((

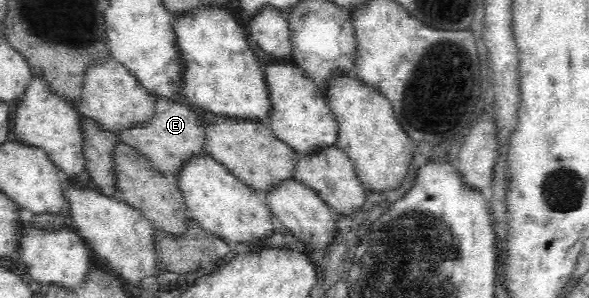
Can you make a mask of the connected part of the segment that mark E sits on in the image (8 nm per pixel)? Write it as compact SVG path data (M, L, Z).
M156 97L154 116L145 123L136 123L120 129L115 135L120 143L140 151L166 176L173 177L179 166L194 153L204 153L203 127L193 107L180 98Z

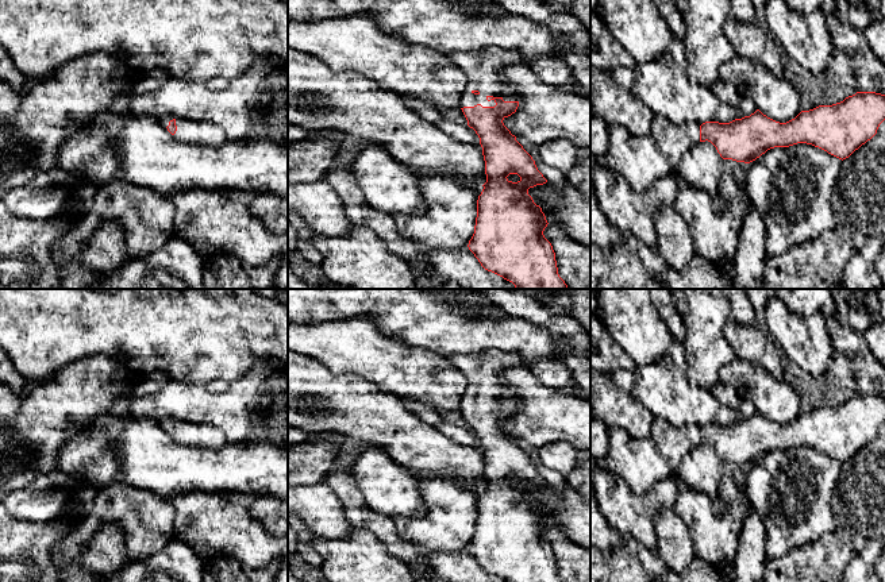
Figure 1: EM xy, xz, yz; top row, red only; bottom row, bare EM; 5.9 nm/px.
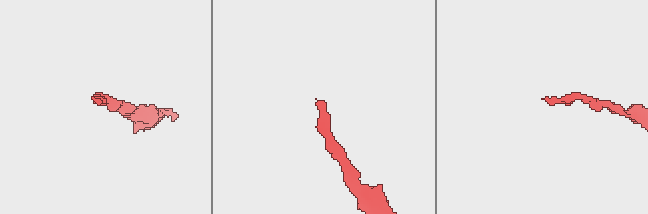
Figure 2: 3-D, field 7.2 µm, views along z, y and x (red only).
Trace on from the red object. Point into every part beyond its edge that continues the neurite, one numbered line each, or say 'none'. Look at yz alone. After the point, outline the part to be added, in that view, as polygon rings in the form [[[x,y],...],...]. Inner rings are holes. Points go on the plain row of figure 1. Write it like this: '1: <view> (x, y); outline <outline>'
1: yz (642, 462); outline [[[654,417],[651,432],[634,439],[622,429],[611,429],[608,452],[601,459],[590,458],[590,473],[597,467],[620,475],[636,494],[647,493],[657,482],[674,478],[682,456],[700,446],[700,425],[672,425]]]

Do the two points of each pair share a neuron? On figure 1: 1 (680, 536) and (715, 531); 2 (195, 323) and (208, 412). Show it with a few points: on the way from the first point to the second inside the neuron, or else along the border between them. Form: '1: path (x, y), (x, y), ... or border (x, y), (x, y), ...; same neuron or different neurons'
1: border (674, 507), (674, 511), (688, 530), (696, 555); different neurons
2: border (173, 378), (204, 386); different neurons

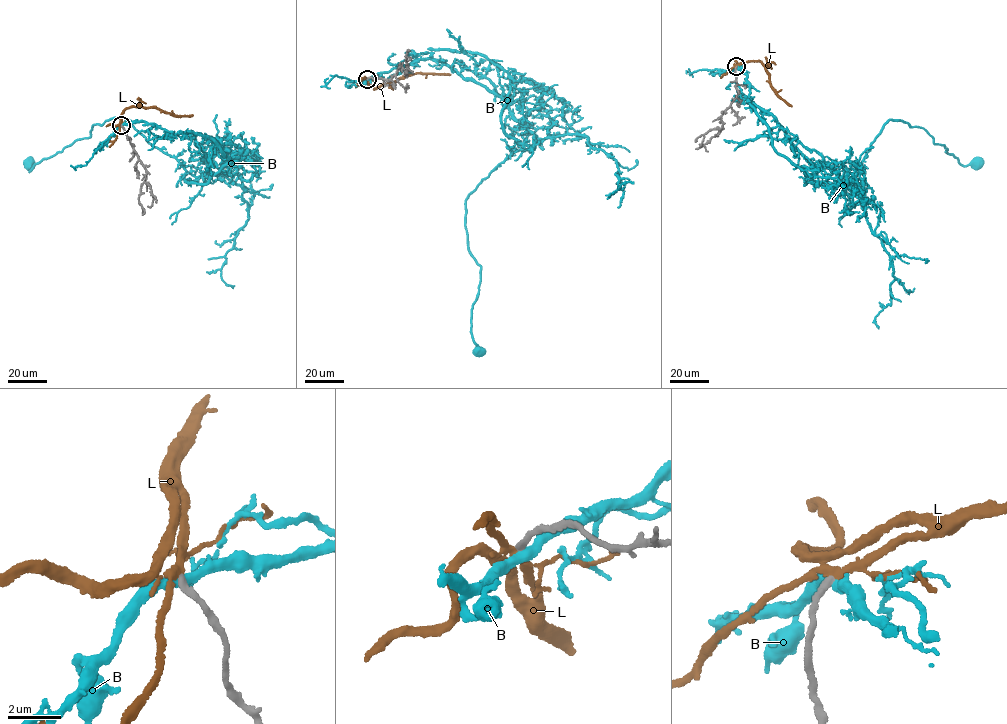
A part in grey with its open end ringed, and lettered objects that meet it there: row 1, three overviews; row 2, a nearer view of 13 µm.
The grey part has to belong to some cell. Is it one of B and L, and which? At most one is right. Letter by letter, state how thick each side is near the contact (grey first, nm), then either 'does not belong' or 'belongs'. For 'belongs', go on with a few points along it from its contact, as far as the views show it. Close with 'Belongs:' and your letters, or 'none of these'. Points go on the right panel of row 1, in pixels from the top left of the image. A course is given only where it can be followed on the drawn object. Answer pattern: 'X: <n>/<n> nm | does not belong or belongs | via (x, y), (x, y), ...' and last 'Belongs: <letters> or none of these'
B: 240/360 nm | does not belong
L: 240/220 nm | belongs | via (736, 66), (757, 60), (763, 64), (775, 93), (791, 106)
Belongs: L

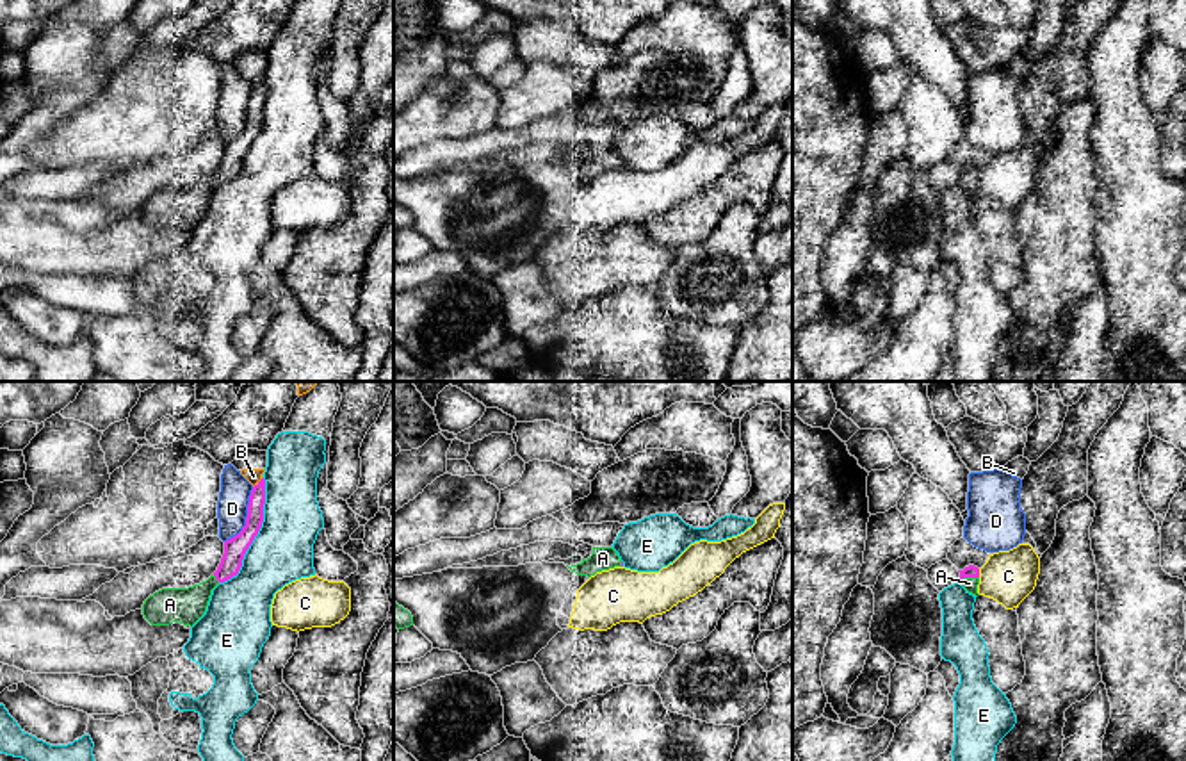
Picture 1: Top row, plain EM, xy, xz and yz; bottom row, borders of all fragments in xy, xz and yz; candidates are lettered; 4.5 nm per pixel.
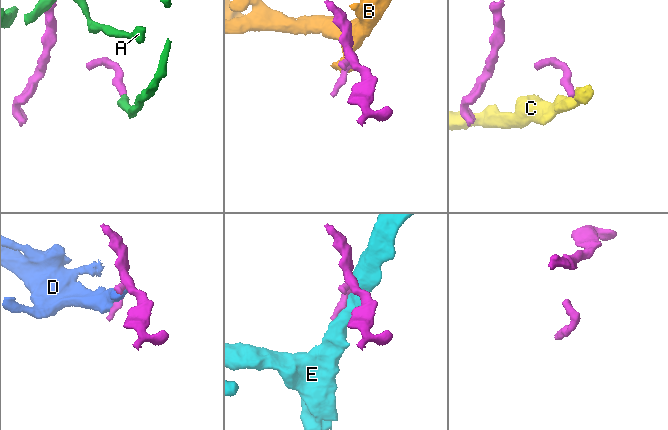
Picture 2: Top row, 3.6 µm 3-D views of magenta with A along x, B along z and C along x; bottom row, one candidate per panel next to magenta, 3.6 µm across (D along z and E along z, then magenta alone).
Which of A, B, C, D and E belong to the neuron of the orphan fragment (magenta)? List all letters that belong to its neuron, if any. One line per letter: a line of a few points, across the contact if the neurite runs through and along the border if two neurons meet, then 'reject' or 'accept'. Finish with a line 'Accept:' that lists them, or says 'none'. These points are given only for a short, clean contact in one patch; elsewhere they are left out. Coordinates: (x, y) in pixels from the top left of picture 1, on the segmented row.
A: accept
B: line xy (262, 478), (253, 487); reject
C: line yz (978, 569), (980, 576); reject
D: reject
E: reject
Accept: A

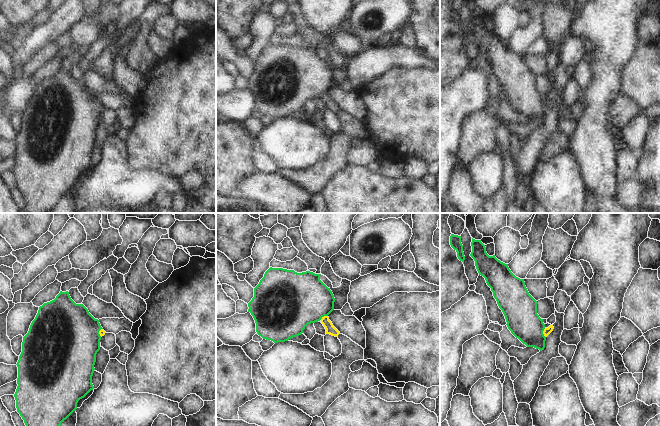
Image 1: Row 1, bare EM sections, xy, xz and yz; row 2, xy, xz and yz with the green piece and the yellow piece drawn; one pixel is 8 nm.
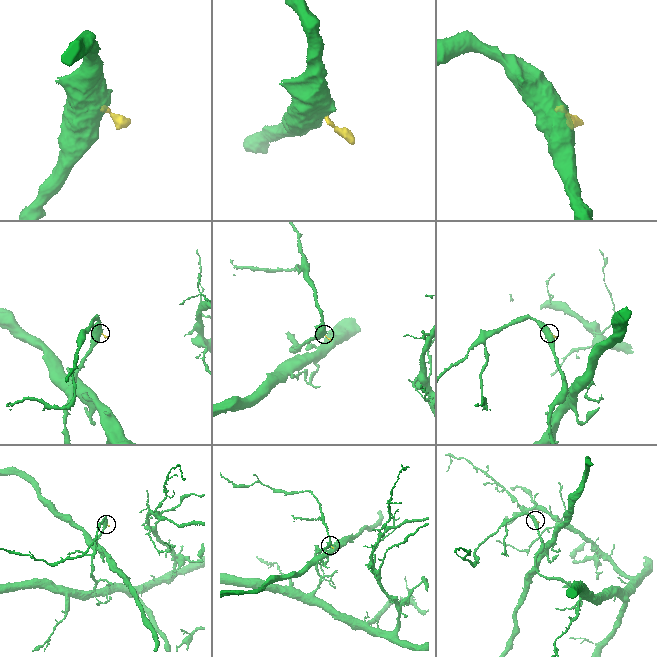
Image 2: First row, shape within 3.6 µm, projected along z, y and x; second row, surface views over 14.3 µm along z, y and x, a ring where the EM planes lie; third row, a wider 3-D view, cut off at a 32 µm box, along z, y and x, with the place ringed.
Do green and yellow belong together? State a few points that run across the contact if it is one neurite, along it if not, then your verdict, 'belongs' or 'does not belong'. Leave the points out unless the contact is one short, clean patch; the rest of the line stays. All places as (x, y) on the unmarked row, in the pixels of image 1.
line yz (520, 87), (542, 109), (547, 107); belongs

))

● EXERCISE OBJECTIVE: Starting with the first line of the records above and stopping after the line containing "Figure 1: EM", repeat every line exactly and leave out the pictures.

● FINISHED EXERCISE:
Can you make a mask of the connected part of the segment that mark E sits on in the image (8 nm per pixel)? Write it as compact SVG path data (M, L, Z).
M156 97L154 116L145 123L136 123L120 129L115 135L120 143L140 151L166 176L173 177L179 166L194 153L204 153L203 127L193 107L180 98Z

Figure 1: EM xy, xz, yz; top row, red only; bottom row, bare EM; 5.9 nm/px.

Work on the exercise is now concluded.